**Short exercise 1:** In the New England Literature Program text, what reasoning lies behind NELP's belief that "Diverse kinds of learning are all valuable and pleasurable"?
**Short exercise 2:** Retype part of the New England Literature Program text word for word. Begin at the words "New England Literature" and stop after "regular NELP curriculum.".
**Short exercise 3:** According to the New England Literature Program text, how many students and staff members live and work together during the program?

═════ Document section

New England Literature Program




The program takes place at Camp Wohelo on Sebago Lake in Maine . For six and a half weeks, 40 students and 12 staff members live and work together, reading New England authors, writing, and studying aspects of New England culture and landscape.


In addition to formal academic work in literature and writing, staff and students offer non-credit instruction in canoeing, camping, art, and nature studies. Students teach or co-teach classes as part of the NELP program. Several three-day hiking and camping trips are also part of the regular NELP curriculum.


NELP'S EDUCATIONAL PHILOSOPHY

The stated belief of NELP is that, "Diverse kinds of learning are all valuable and pleasurable." In other words, NELP purports that intellectual and physical challenges are often parallel and that each kind of learning reinforces other kinds. However, critics of NELP have suggested that this is little more than an excuse for students to have a fun extended spring break at their parent's expense under the guise of college, and point out that there is very little diversity in the students who attend NELP, the majority being white, female English majors.

══════════
═════ Recorded data

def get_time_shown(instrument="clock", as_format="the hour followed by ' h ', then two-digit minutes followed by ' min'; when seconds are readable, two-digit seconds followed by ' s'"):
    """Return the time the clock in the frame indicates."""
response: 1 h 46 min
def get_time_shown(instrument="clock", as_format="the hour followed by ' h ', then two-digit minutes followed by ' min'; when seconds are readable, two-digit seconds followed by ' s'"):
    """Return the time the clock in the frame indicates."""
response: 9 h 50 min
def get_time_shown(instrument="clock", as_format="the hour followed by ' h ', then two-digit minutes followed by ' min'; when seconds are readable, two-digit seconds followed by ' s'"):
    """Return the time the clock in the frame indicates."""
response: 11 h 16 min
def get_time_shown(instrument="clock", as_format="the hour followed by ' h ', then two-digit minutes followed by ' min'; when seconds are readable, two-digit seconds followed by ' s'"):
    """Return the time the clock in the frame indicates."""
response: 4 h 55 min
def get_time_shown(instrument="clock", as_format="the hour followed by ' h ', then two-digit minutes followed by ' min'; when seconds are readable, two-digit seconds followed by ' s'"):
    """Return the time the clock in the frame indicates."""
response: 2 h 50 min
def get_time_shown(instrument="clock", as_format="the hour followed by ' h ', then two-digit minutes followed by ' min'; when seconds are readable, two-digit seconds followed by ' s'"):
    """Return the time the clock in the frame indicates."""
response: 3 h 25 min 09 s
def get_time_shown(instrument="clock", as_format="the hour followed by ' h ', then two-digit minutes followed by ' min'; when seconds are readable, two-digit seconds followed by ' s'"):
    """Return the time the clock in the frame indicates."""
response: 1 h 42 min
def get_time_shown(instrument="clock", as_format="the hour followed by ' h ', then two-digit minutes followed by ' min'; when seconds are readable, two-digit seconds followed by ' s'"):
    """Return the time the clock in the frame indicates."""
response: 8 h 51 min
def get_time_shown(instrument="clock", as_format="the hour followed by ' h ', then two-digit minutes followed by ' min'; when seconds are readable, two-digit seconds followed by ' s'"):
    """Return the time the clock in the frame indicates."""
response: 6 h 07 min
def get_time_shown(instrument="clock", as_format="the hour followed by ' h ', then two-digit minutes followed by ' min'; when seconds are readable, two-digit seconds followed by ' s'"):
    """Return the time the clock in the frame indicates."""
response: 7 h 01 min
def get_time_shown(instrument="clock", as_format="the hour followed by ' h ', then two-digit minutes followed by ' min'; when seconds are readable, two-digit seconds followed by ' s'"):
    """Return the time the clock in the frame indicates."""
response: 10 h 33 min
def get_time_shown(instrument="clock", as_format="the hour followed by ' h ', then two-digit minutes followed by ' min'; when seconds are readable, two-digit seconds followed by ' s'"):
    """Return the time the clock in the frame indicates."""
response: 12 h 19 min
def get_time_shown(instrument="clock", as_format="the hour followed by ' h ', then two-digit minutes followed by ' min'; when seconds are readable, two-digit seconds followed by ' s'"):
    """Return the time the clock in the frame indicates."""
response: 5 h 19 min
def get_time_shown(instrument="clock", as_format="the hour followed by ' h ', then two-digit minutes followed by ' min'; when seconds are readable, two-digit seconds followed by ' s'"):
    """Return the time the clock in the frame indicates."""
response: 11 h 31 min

══════════

**Correct response 1:** NELP holds that intellectual and physical challenges are often parallel. It believes that each kind of learning reinforces the other kinds.

**Correct response 2:**
New England Literature Program




The program takes place at Camp Wohelo on Sebago Lake in Maine . For six and a half weeks, 40 students and 12 staff members live and work together, reading New England authors, writing, and studying aspects of New England culture and landscape.


In addition to formal academic work in literature and writing, staff and students offer non-credit instruction in canoeing, camping, art, and nature studies. Students teach or co-teach classes as part of the NELP program. Several three-day hiking and camping trips are also part of the regular NELP curriculum.

**Correct response 3:** 40 students and 12 staff members.